The prefecture-level city of Taizhou – i.e., greater Taizhou – enjoys a long if sparsely-documented history, and a human prehistory that dates back some 5000 years to near the end of the Neolithic Age (BCE 10,000-8000 in China), when a local Liangzhu Culture (BCE 5300-4200), the Xiatang Culture, situated near the present-day city of Xianju, about 95 kilometers west-northwest of present-day Taizhou, occupied this part of present-day Zhejiang Province (Xianju belongs to the present-day prefecture-level city of Taizhou).

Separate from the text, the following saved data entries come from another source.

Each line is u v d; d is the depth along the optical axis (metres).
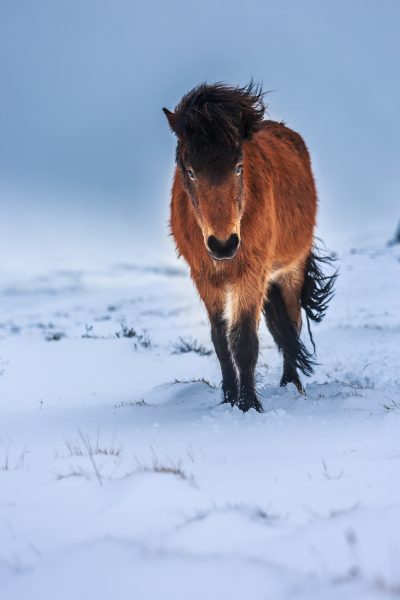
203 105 16.62
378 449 13.80
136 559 7.90
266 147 21.61
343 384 24.09
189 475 12.43
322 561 7.91
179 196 19.50
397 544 8.29
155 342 46.88
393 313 65.62
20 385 34.12
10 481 12.95
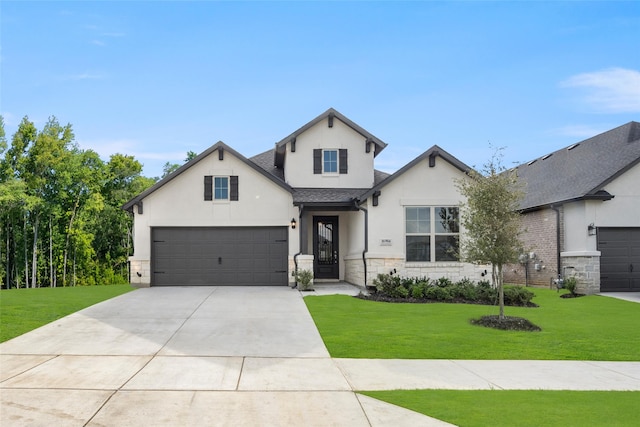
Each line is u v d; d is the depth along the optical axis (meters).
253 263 18.50
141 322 11.12
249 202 18.55
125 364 7.62
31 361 7.76
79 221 38.38
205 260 18.47
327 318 11.77
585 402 5.99
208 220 18.44
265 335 9.91
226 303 13.97
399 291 15.13
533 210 21.33
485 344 9.32
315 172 20.06
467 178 16.95
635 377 7.35
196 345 9.01
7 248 35.88
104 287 18.47
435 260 16.92
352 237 19.48
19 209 34.78
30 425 5.03
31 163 35.72
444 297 14.84
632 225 18.12
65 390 6.25
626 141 19.98
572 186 19.77
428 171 17.05
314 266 20.34
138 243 18.30
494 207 11.27
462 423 5.21
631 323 11.70
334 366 7.69
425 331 10.35
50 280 37.47
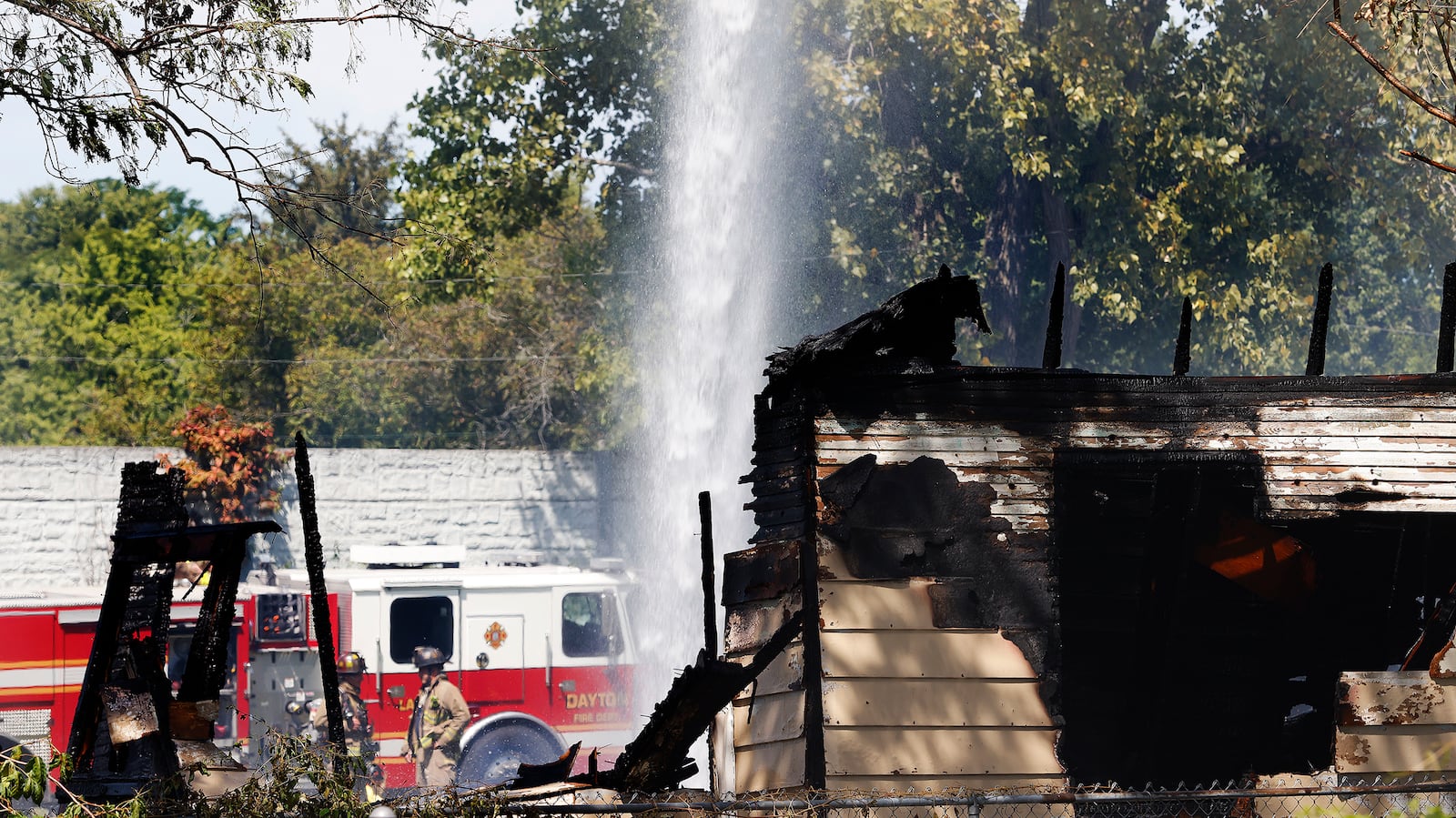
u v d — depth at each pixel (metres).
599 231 73.81
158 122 19.03
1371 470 19.53
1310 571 21.41
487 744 33.84
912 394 19.95
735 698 19.28
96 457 47.66
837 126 58.03
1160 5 62.56
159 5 19.23
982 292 64.19
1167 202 61.22
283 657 33.16
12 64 18.56
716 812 15.80
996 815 18.27
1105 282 63.28
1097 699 22.44
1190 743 22.88
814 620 18.59
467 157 58.41
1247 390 20.42
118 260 89.81
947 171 64.06
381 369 78.19
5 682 31.12
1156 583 21.08
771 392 20.36
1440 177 63.34
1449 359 21.30
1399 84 18.27
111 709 15.59
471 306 77.25
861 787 18.08
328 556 49.81
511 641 35.47
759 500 20.38
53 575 46.69
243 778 16.14
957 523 19.33
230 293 75.56
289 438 77.56
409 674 34.34
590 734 35.84
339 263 76.25
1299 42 59.88
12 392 88.56
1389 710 18.41
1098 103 59.06
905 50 59.03
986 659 18.88
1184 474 20.38
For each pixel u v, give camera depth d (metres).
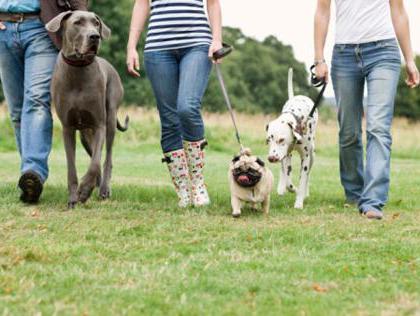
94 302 3.91
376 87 6.67
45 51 7.13
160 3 6.83
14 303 3.89
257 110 64.44
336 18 6.96
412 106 46.50
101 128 7.11
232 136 20.75
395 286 4.25
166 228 5.97
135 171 12.36
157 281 4.32
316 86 7.25
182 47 6.79
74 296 4.02
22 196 7.09
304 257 4.99
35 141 7.06
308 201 7.85
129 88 45.22
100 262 4.80
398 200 7.70
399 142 21.48
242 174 6.42
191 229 5.95
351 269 4.66
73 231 5.80
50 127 7.20
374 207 6.62
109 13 45.25
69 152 7.06
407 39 6.84
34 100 7.09
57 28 6.61
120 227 5.93
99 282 4.30
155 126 20.47
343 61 6.92
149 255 5.02
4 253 4.94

Greater Taizhou is also home to a dinosaur find, a creature whose Latin designation is Chilantaisaurus zheziangensis, aka the Jiangnan ("South of the Yangtze River") Winged Dinosaur, though paleontologists place this infraorder, Carnosauria, closer to the genus Allosaurus ("Different (as in "odd-ball") lizard") than to modern birds, the latter of which belong to the clade (a kind of suborder) Coelurosauria. But both orders are indeed closely linked, for they share the same higher-order hierarchy (from high to low), namely, Class: Reptilia; Superorder: Dinosauria; Order: Saurischia; Suborder: Theropoda. The most famous/ infamous Theropoda is of course the Tyrannosaurus rex, or T.rex, for short.
A Brief History
The present-day city of Taizhou was first established as Huipu Village by China's first emperor, Emperor Qin of the short-lived Qin (BCE 221-207) Dynasty, shortly after Qin Shi Huang cum Emperor Qin, whose Qin Dynasty reign (BCE 221-210) was preceded by his Qin State reign (BCE 9th Century-221), unified China, having defeated the last opposing Warring States (BCE 475-221) Period state, Qi State (BCE 1046-221). The Warring States Period was the second half, as it were, of the Eastern Zhou (BCE 770-221) Dynasty, the "first half" being the Spring and Autumn (BCE 770-476) Period. In BCE 85, during the Han (BCE 206 – CE 220) Dynasty, Huipu Village became Huipu County, and in CE 257, during the Three Kingdoms (CE 220-280) Period, Huipu County became Linhai Prefecture.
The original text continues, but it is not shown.